Minha mãe teve bem no comecinho, bem no comecinho ela teve, aí quando ela teve, eu lembro que não tinha ainda nem teste. Ainda não tinha chegado o teste, mas as médicas, pelos sintomas, orientaram o que era e pediu para fazer o isolamento, passou a medicação, que era ibuprofeno, direitinho, e pediu para isolar tudo direitinho, ficando em casa, todo mundo em casa, direitinho, mas não tinha teste aí nessa época não, nem vacina ainda (ACS Karen Caroline).

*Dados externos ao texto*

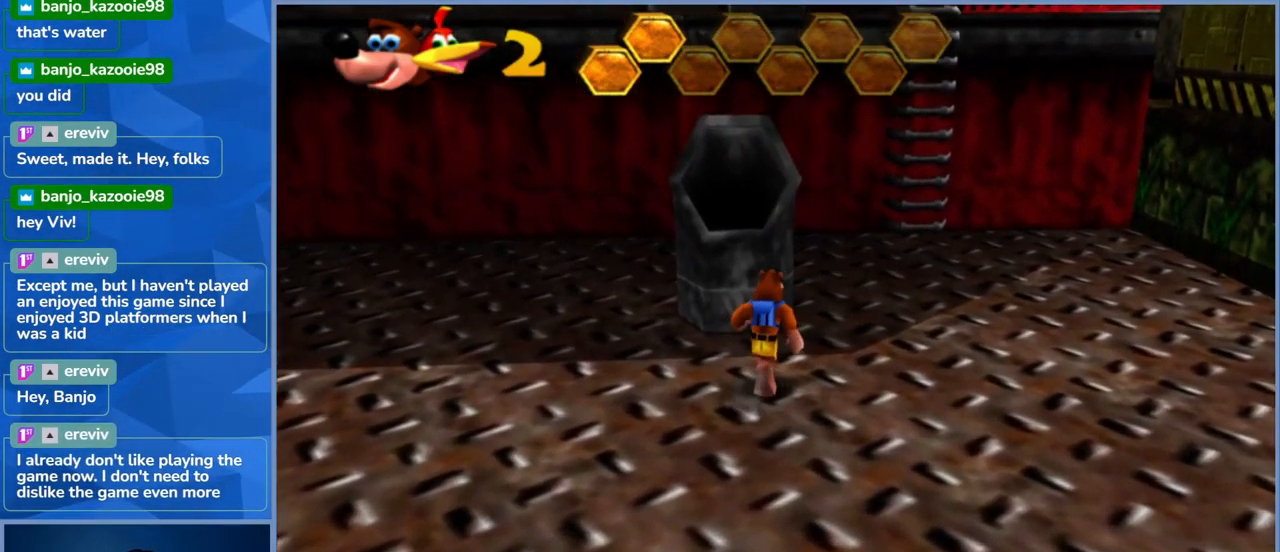
{"buttons": [], "left_stick": "left", "right_stick": "center", "events": [[350, "left_stick", "left"]]}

Ela ficou bem malzinha em relação a eu quando eu tive. Ela ficou bem mal, ela ficou bem prostrada, muita dor no peito, aí eu falava para ela sentar e pegar sol, porque eu lembro que alguém falava que tinha que pegar um pouquinho de sol. Eu falava, “pega um pouquinho de sol na varanda, fica sentada e tal”, mas o que mais marcou é porque, assim, para a gente não foi nem ela estar com o Covid, porque um vizinho da frente, que a gente mora na vila, pegou e ele era bem jovem, assim, não tinha nada. E aí ele pegou e, de repente, quando ela estava com o Covid, a gente recebeu a notícia que ele tinha falecido, porque teve complicação, sei lá o quê. Na pandemia, acho que o que mais pegou a gente foram as perdas de pessoas próximas. A gente não perdeu nenhum familiar nosso, mas conhecidos. E aí isso mexeu com ela, ela ficou muito nervosa. Minha mãe ficou muito nervosa (ACS Karen Caroline).

As narrativas dos profissionais de saúde da APS carioca mostram como a pandemia de COVID-19 foi uma experiência devastadora para muitos, não apenas em termos de saúde física, mas também emocional. As histórias revelam o medo e a ansiedade constantes, o processo doloroso de luto, os desafios em obter cuidados médicos e a resiliência necessária para enfrentar uma crise de saúde sem precedentes. As experiências variam, mas a interconexão de sofrimento, adaptação e busca por suporte é um tema comum, ilustrando a profundidade do impacto da pandemia na vida e na família dos profissionais.